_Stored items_
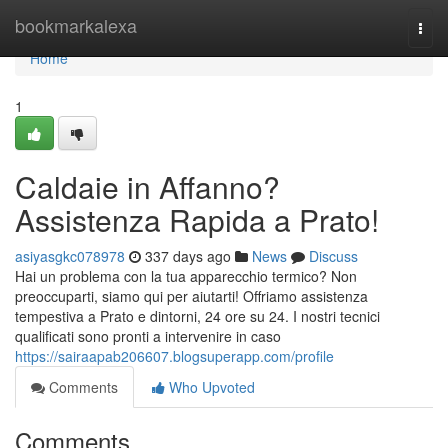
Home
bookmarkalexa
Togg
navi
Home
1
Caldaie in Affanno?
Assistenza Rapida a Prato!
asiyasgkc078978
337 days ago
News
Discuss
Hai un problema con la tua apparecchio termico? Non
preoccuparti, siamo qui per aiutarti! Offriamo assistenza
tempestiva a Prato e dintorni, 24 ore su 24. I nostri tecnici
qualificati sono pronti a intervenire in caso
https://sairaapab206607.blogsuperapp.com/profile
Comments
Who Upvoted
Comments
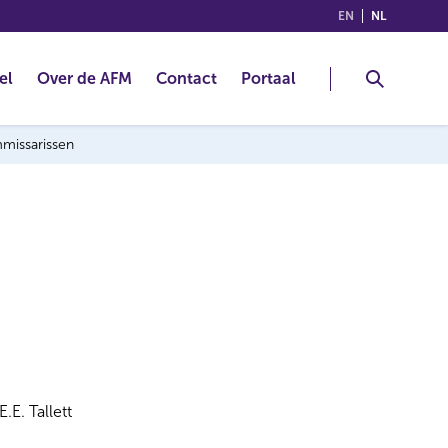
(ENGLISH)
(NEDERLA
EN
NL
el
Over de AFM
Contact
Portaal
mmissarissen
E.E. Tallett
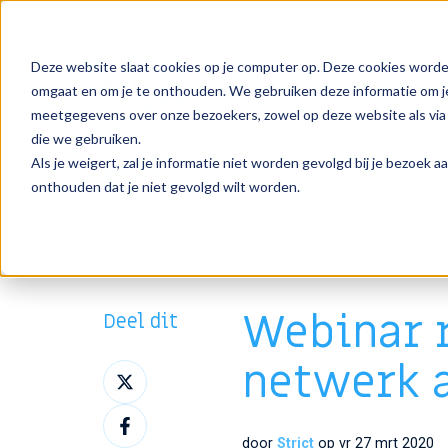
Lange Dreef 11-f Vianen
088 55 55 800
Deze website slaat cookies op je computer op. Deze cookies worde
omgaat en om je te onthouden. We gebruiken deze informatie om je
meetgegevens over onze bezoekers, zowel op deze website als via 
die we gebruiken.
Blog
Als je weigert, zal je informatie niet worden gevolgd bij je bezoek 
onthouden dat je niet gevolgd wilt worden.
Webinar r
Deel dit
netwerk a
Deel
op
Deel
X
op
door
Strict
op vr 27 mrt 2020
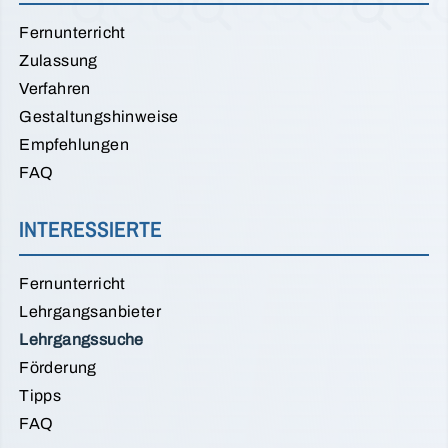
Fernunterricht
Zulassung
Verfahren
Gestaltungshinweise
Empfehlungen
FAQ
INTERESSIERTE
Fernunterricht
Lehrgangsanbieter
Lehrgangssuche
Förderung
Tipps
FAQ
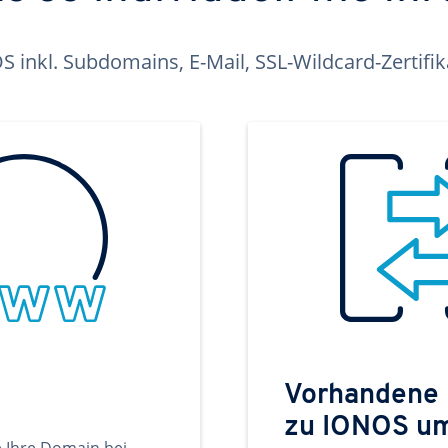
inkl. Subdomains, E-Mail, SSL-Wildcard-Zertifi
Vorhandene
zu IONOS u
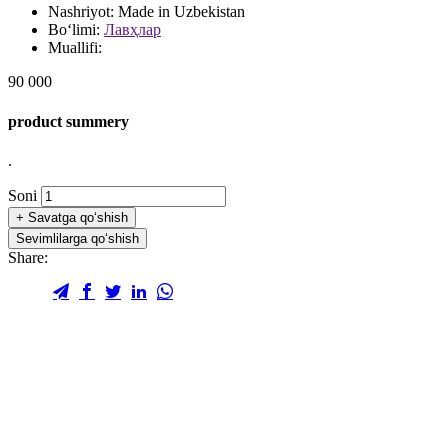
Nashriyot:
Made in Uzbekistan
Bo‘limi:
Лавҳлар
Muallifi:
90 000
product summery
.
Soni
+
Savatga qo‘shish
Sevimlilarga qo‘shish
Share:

_Problem requirements_
Pull out every line of the items above that contains the string "gevolgd", matching case exactly.

_Written answer_
Als je weigert, zal je informatie niet worden gevolgd bij je bezoek 
onthouden dat je niet gevolgd wilt worden.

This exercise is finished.